The likes of Prada, Bottega Veneta and The Row added fiery reds into their autumn line-up, where it spiced up tailoring and knitwear like a Scotch Bonnet pepper. This trend is not for wallflowers, and is designed to be worn full throttle and head-to-toe. Red is often associated with classic Old Hollywood glamour (think post-transformation Julia Roberts in Pretty Woman), however the autumn/winter 2023 shows offered more modern styling inspiration – the knitted coords at Ferragamo, glossy scarlet skirts at Prada, and the tailored wool coat and matching gloves at The Row all get honourable mentions.
All business grey
The forecast for autumn/winter 2023 is overcast, with a moody palette resembling London skies. One outfit all Vogue editors want to be wearing this September is the slouchy cardigan and matching fluted knitted skirt at Loewe – who knew a grey cardigan could make such an impact? There was plenty more boardroom-ready grey – Gucci served a slouchy trouser suit which was very The Wolf Of Wall Street, while Max Mara, Emilia Wickstead and Bottega Veneta elevated the sensible grey coat. Alberta Ferretti, meanwhile, made grey glamorous with a strapless charcoal gown just waiting for a red-carpet outing.
Every shade of yellow
Pantone’s colour report from London Fashion Week autumn/winter 2023 highlighted “Spectra Yellow”, a punchy mustard shade. Commercially speaking, yellow is always regarded as a controversial, risky colour that tends to end up in the final reduction section of sales, and yet it was all over the autumn runways. At Ferragamo and Christopher Kane it was highly saturated and bold, however the likes of Molly Goddard, Tove and Givenchy focused on softer, buttery shades that were vanilla adjacent. The buttermilk silken slip dress at Tove shows that yellow can have mass appeal and be a crowd pleaser – expect to see it making a splash on Instagram.
Black never goes away, but it was so ubiquitous this season as to require a dedicated section of this trend report.

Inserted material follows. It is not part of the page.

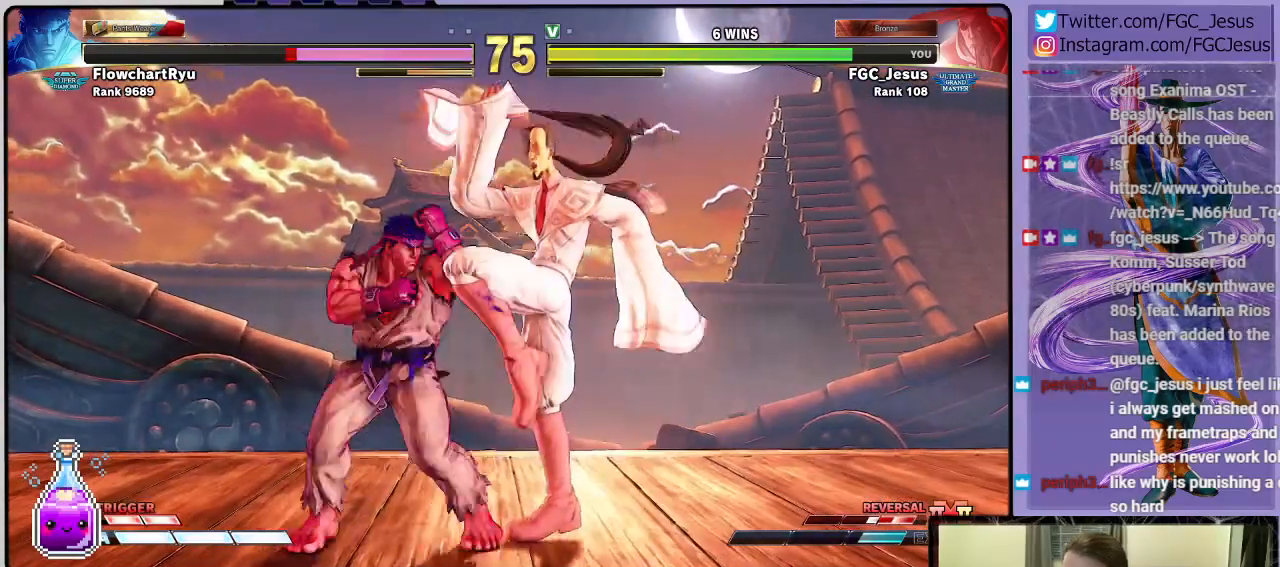
{"buttons": ["DPAD_RIGHT"], "right_stick": "center", "events": [[233, "R2", "up"]]}
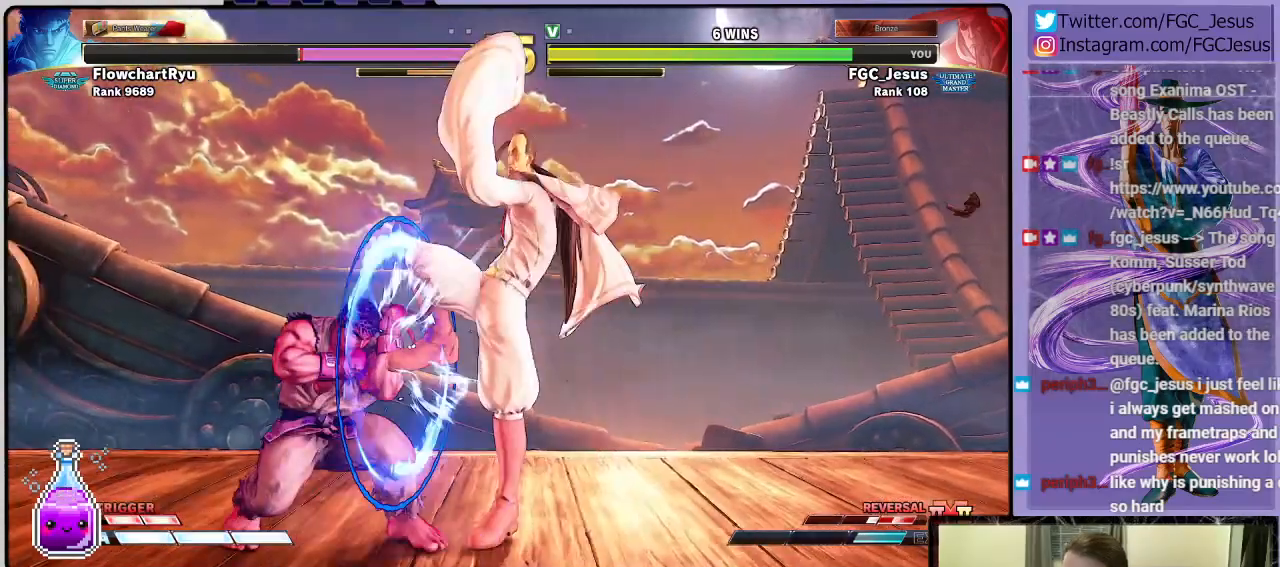
{"buttons": ["DPAD_DOWN", "DPAD_RIGHT"], "right_stick": "center", "events": [[234, "CIRCLE", "down"], [234, "TRIANGLE", "down"], [300, "DPAD_DOWN", "down"], [400, "CIRCLE", "up"], [400, "TRIANGLE", "up"]]}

Black formed the foundation of a number of collections, including at The Row, Versace and Givenchy. These masterful looks showed why black is a uniform for so many – it’s perhaps the most effortlessly stylish way of getting dressed. When in doubt, dress like an Olsen twin this winter.
Barbiecore is still going strong, with a number of bubblegum-pink outfits on the catwalk that could have come straight from the wardrobe in the doll’s Dreamhouse. Instead of soft shades, the pinks that proliferated in the autumn/winter 2023 collections were saccharine and vibrant. Versace peppered hot pink through an otherwise largely black collection, while Roksanda and Standing Ground both included rippling, satin gowns in joyful shades of pink. Giorgio Armani and Rick Owens, meanwhile, offered a more ’90s supermodel spin, with sugary mirrored metallics.
There was no ignoring the dominance of ivory, matrimonial looks for autumn/winter 2023. Fashion-forward brides can look to the likes of Ferragamo, Richard Quinn and Victoria Beckham for a modern spin on wedding dressing, while Prada proved you don’t need a ring to embrace this mood. Prada turned the embellishments you’d usually only find on wedding dresses into everyday skirts, and paired them with practical crewneck jumpers. The white bow-adorned pumps are destined to be a fixture on the front row come September.